:: WHAT THE TASK REQUIRES ::
Extract each of the lines below that contains the string "的兼容性", matching case exactly.

:: DATA SHOWN ::
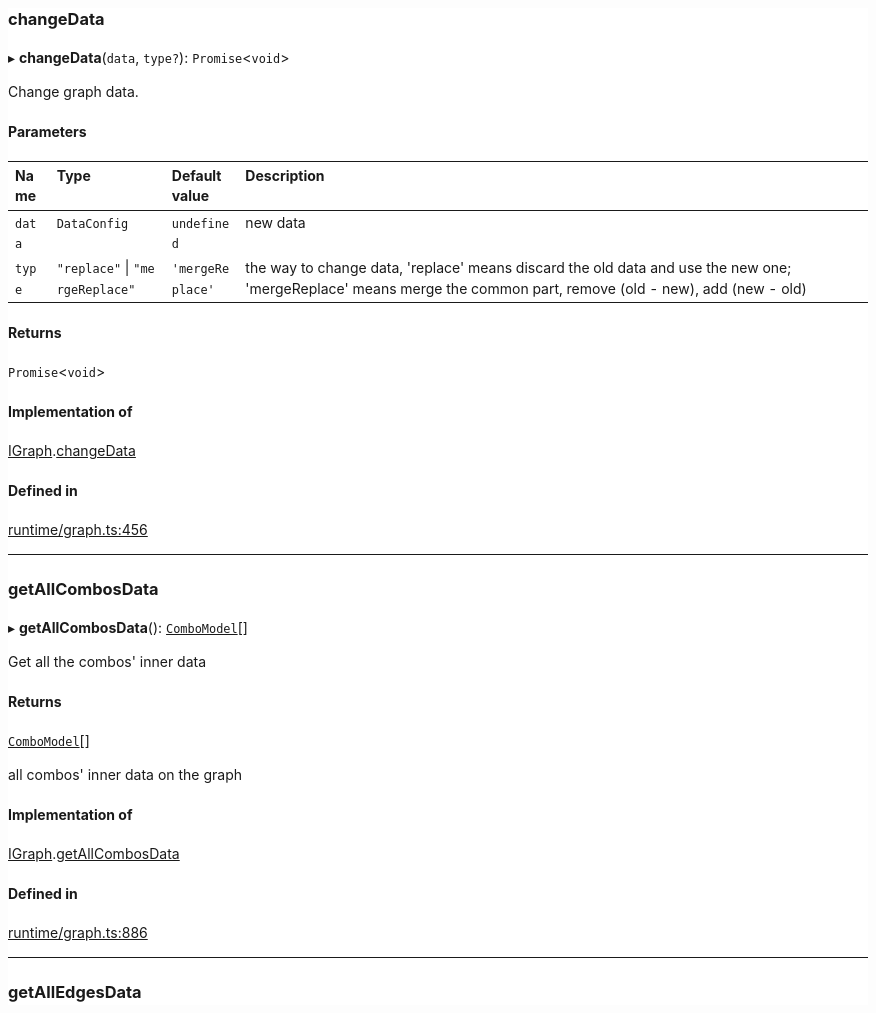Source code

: ### changeData

▸ **changeData**(`data`, `type?`): `Promise`<`void`\>

Change graph data.

#### Parameters

| Name | Type | Default value | Description |
| :------ | :------ | :------ | :------ |
| `data` | `DataConfig` | `undefined` | new data |
| `type` | ``"replace"`` \| ``"mergeReplace"`` | `'mergeReplace'` | the way to change data, 'replace' means discard the old data and use the new one; 'mergeReplace' means merge the common part, remove (old - new), add (new - old) |

#### Returns

`Promise`<`void`\>

#### Implementation of

[IGraph](../interfaces/types-IGraph.en.md).[changeData](../interfaces/types-IGraph.en.md#changedata)

#### Defined in

[runtime/graph.ts:456](https://github.com/antvis/G6/blob/c9548251ff/packages/g6/src/runtime/graph.ts#L456)

___

### getAllCombosData

▸ **getAllCombosData**(): [`ComboModel`](../modules/types.en.md#combomodel)[]

Get all the combos' inner data

#### Returns

[`ComboModel`](../modules/types.en.md#combomodel)[]

all combos' inner data on the graph

#### Implementation of

[IGraph](../interfaces/types-IGraph.en.md).[getAllCombosData](../interfaces/types-IGraph.en.md#getallcombosdata)

#### Defined in

[runtime/graph.ts:886](https://github.com/antvis/G6/blob/c9548251ff/packages/g6/src/runtime/graph.ts#L886)

___

### getAllEdgesData
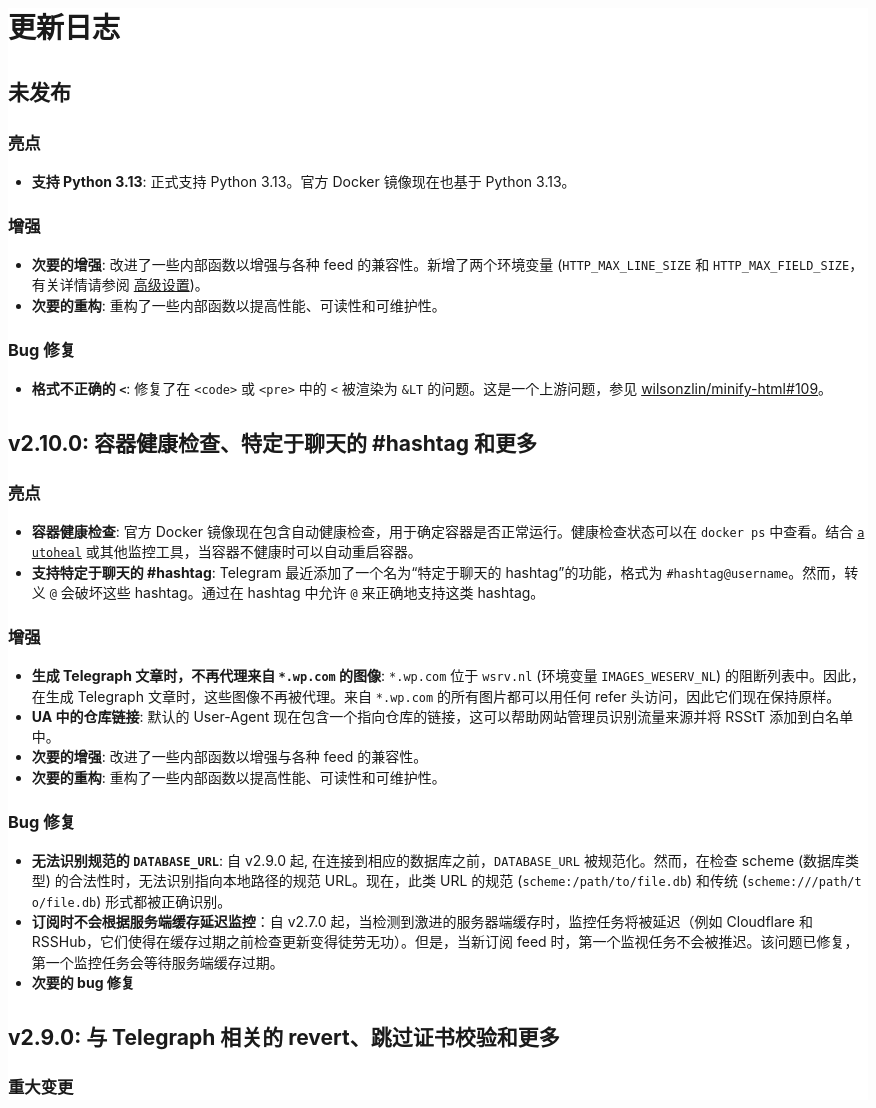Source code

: # 更新日志

## 未发布

### 亮点

- **支持 Python 3.13**: 正式支持 Python 3.13。官方 Docker 镜像现在也基于 Python 3.13。

### 增强

- **次要的增强**: 改进了一些内部函数以增强与各种 feed 的兼容性。新增了两个环境变量 (`HTTP_MAX_LINE_SIZE` 和 `HTTP_MAX_FIELD_SIZE`，有关详情请参阅 [高级设置](advanced-settings.md))。
- **次要的重构**: 重构了一些内部函数以提高性能、可读性和可维护性。

### Bug 修复

- **格式不正确的 `<`**: 修复了在 `<code>` 或 `<pre>` 中的 `<` 被渲染为 `&LT` 的问题。这是一个上游问题，参见 [wilsonzlin/minify-html#109](https://github.com/wilsonzlin/minify-html/issues/109)。

## v2.10.0: 容器健康检查、特定于聊天的 #hashtag 和更多

### 亮点

- **容器健康检查**: 官方 Docker 镜像现在包含自动健康检查，用于确定容器是否正常运行。健康检查状态可以在 `docker ps` 中查看。结合 [`autoheal`](https://github.com/willfarrell/docker-autoheal) 或其他监控工具，当容器不健康时可以自动重启容器。
- **支持特定于聊天的 #hashtag**: Telegram 最近添加了一个名为“特定于聊天的 hashtag”的功能，格式为 `#hashtag@username`。然而，转义 `@` 会破坏这些 hashtag。通过在 hashtag 中允许 `@` 来正确地支持这类 hashtag。

### 增强

- **生成 Telegraph 文章时，不再代理来自 `*.wp.com` 的图像**: `*.wp.com` 位于 `wsrv.nl` (环境变量 `IMAGES_WESERV_NL`) 的阻断列表中。因此，在生成 Telegraph 文章时，这些图像不再被代理。来自 `*.wp.com` 的所有图片都可以用任何 refer 头访问，因此它们现在保持原样。
- **UA 中的仓库链接**: 默认的 User-Agent 现在包含一个指向仓库的链接，这可以帮助网站管理员识别流量来源并将 RSStT 添加到白名单中。
- **次要的增强**: 改进了一些内部函数以增强与各种 feed 的兼容性。
- **次要的重构**: 重构了一些内部函数以提高性能、可读性和可维护性。

### Bug 修复

- **无法识别规范的 `DATABASE_URL`**: 自 v2.9.0 起, 在连接到相应的数据库之前，`DATABASE_URL` 被规范化。然而，在检查 scheme (数据库类型) 的合法性时，无法识别指向本地路径的规范 URL。现在，此类 URL 的规范 (`scheme:/path/to/file.db`) 和传统 (`scheme:///path/to/file.db`) 形式都被正确识别。
- **订阅时不会根据服务端缓存延迟监控**：自 v2.7.0 起，当检测到激进的服务器端缓存时，监控任务将被延迟（例如 Cloudflare 和 RSSHub，它们使得在缓存过期之前检查更新变得徒劳无功）。但是，当新订阅 feed 时，第一个监视任务不会被推迟。该问题已修复，第一个监控任务会等待服务端缓存过期。
- **次要的 bug 修复**

## v2.9.0: 与 Telegraph 相关的 revert、跳过证书校验和更多

### 重大变更
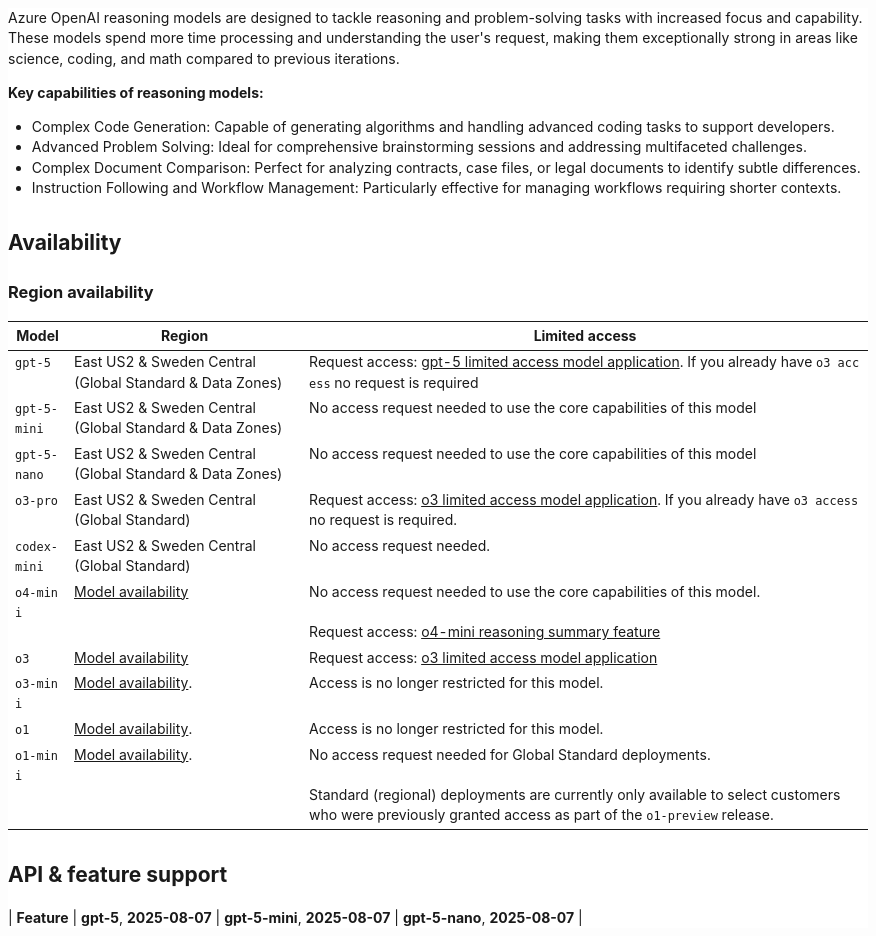 Azure OpenAI reasoning models are designed to tackle reasoning and problem-solving tasks with increased focus and capability. These models spend more time processing and understanding the user's request, making them exceptionally strong in areas like science, coding, and math compared to previous iterations.

**Key capabilities of reasoning models:**

- Complex Code Generation: Capable of generating algorithms and handling advanced coding tasks to support developers.
- Advanced Problem Solving: Ideal for comprehensive brainstorming sessions and addressing multifaceted challenges.
- Complex Document Comparison: Perfect for analyzing contracts, case files, or legal documents to identify subtle differences.
- Instruction Following and Workflow Management: Particularly effective for managing workflows requiring shorter contexts.

## Availability

### Region availability

| Model        | Region                                                                                                                              | Limited access                                                                                                                                                                                                            |
| ------------ | ----------------------------------------------------------------------------------------------------------------------------------- | ------------------------------------------------------------------------------------------------------------------------------------------------------------------------------------------------------------------------- |
| `gpt-5`      | East US2 & Sweden Central (Global Standard & Data Zones)                                                                            | Request access: [gpt-5 limited access model application](https://aka.ms/oai/gpt5access). If you already have `o3 access` no request is required                                                                           |
| `gpt-5-mini` | East US2 & Sweden Central (Global Standard & Data Zones)                                                                            | No access request needed to use the core capabilities of this model                                                                                                                                                       |
| `gpt-5-nano` | East US2 & Sweden Central (Global Standard & Data Zones)                                                                            | No access request needed to use the core capabilities of this model                                                                                                                                                       |
| `o3-pro`     | East US2 & Sweden Central (Global Standard)                                                                                         | Request access: [o3 limited access model application](https://aka.ms/oai/o3access). If you already have `o3 access` no request is required.                                                                               |
| `codex-mini` | East US2 & Sweden Central (Global Standard)                                                                                         | No access request needed.                                                                                                                                                                                                 |
| `o4-mini`    | [Model availability](https://learn.microsoft.com/en-us/azure/ai-foundry/openai/concepts/models#global-standard-model-availability)  | No access request needed to use the core capabilities of this model.<br><br>Request access: [o4-mini reasoning summary feature](https://aka.ms/oai/o3access)                                                              |
| `o3`         | [Model availability](https://learn.microsoft.com/en-us/azure/ai-foundry/openai/concepts/models#global-standard-model-availability)  | Request access: [o3 limited access model application](https://aka.ms/oai/o3access)                                                                                                                                        |
| `o3-mini`    | [Model availability](https://learn.microsoft.com/en-us/azure/ai-foundry/openai/concepts/models#global-standard-model-availability). | Access is no longer restricted for this model.                                                                                                                                                                            |
| `o1`         | [Model availability](https://learn.microsoft.com/en-us/azure/ai-foundry/openai/concepts/models#global-standard-model-availability). | Access is no longer restricted for this model.                                                                                                                                                                            |
| `o1-mini`    | [Model availability](https://learn.microsoft.com/en-us/azure/ai-foundry/openai/concepts/models#global-standard-model-availability). | No access request needed for Global Standard deployments.<br><br>Standard (regional) deployments are currently only available to select customers who were previously granted access as part of the `o1-preview` release. |

## API & feature support

| **Feature**                                                                                                     | **gpt-5**, **2025-08-07**                                                                                   | **gpt-5-mini**, **2025-08-07**                                                                              | **gpt-5-nano**, **2025-08-07**                                                                              |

:: RESPONSE BELOW ::
- **次要的增强**: 改进了一些内部函数以增强与各种 feed 的兼容性。新增了两个环境变量 (`HTTP_MAX_LINE_SIZE` 和 `HTTP_MAX_FIELD_SIZE`，有关详情请参阅 [高级设置](advanced-settings.md))。
- **次要的增强**: 改进了一些内部函数以增强与各种 feed 的兼容性。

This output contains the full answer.